English idiom, meaning "silly" or "excitable"

"Barmy is as barmy does" - Northern English expression

Barmy. Oh, boy, do I feel like that right now. Having created a nodeshell yesterday with the intention of filling it tonight, I returned to find it well-populated with excellent writing. "It should have been me!" was my first bitter cry - my thunder stolen, I sat awhile and licked my wounds, before /msging the author of the first write-up therein to congratulate him on a deservedly C!'d article.

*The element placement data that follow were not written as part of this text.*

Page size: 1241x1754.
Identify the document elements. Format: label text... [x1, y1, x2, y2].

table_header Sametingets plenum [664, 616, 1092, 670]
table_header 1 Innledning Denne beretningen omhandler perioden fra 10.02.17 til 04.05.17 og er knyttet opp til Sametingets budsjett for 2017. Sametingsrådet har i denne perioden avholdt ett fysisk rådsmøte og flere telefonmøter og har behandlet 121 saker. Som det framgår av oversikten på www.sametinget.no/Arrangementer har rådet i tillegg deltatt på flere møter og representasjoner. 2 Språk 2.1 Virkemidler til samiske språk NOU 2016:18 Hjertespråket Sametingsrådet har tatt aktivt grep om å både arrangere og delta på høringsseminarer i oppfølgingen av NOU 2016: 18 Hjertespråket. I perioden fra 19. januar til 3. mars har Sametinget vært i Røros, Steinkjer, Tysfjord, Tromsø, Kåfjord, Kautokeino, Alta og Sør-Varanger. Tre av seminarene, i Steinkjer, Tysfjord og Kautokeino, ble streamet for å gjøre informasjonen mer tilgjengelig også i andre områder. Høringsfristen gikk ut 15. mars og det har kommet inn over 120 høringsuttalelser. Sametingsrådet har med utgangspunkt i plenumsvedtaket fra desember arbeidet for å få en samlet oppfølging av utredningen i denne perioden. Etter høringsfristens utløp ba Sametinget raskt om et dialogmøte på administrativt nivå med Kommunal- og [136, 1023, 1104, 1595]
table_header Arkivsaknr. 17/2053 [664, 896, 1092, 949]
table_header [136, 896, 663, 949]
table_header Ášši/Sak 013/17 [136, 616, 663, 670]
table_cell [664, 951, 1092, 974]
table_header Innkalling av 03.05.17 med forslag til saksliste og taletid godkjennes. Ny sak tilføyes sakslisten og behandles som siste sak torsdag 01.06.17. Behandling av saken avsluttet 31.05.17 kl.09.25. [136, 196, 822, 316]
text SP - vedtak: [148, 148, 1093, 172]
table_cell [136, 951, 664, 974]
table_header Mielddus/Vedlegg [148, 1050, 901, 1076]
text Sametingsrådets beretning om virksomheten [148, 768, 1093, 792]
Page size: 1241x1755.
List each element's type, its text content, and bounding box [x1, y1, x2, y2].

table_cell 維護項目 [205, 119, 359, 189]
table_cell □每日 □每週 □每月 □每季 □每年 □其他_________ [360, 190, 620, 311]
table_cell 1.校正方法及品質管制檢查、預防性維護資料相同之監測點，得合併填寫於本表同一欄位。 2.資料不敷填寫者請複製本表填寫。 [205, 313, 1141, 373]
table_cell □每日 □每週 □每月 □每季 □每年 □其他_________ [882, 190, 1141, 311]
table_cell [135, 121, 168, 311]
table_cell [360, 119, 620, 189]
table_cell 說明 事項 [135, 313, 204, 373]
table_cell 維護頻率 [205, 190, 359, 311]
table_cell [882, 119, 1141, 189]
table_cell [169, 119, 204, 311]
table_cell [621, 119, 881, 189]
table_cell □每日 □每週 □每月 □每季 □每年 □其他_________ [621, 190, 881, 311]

"Barmy" comes from the old English word barm, meaning "yeast". According to my grandfather, it was used to describe bakers who had eaten uncooked bread dough, and became tipsy. A second meaning has to do with exuberance, and again this is down to the behaviour of the yeast, which left to its own devices in a warm, sugary solution, produces vigorous bubbles. It is still used, most especially in the Midlands and North of England, to describe someone whose behaviour is, shall we say, odd or eccentric.

"Barm loaf" is a spicy fruit bread once popular in the Midlands and North of England. Brits should think of malt loaf like Soreen.

Alternative spellings abound, notably balmy, but that's to do with balm, a totally different kettle of, um, fish.

Barm"y (bärm"&ybreve;), a.

Full of barm or froth; in a ferment. "Barmy beer." Dryden.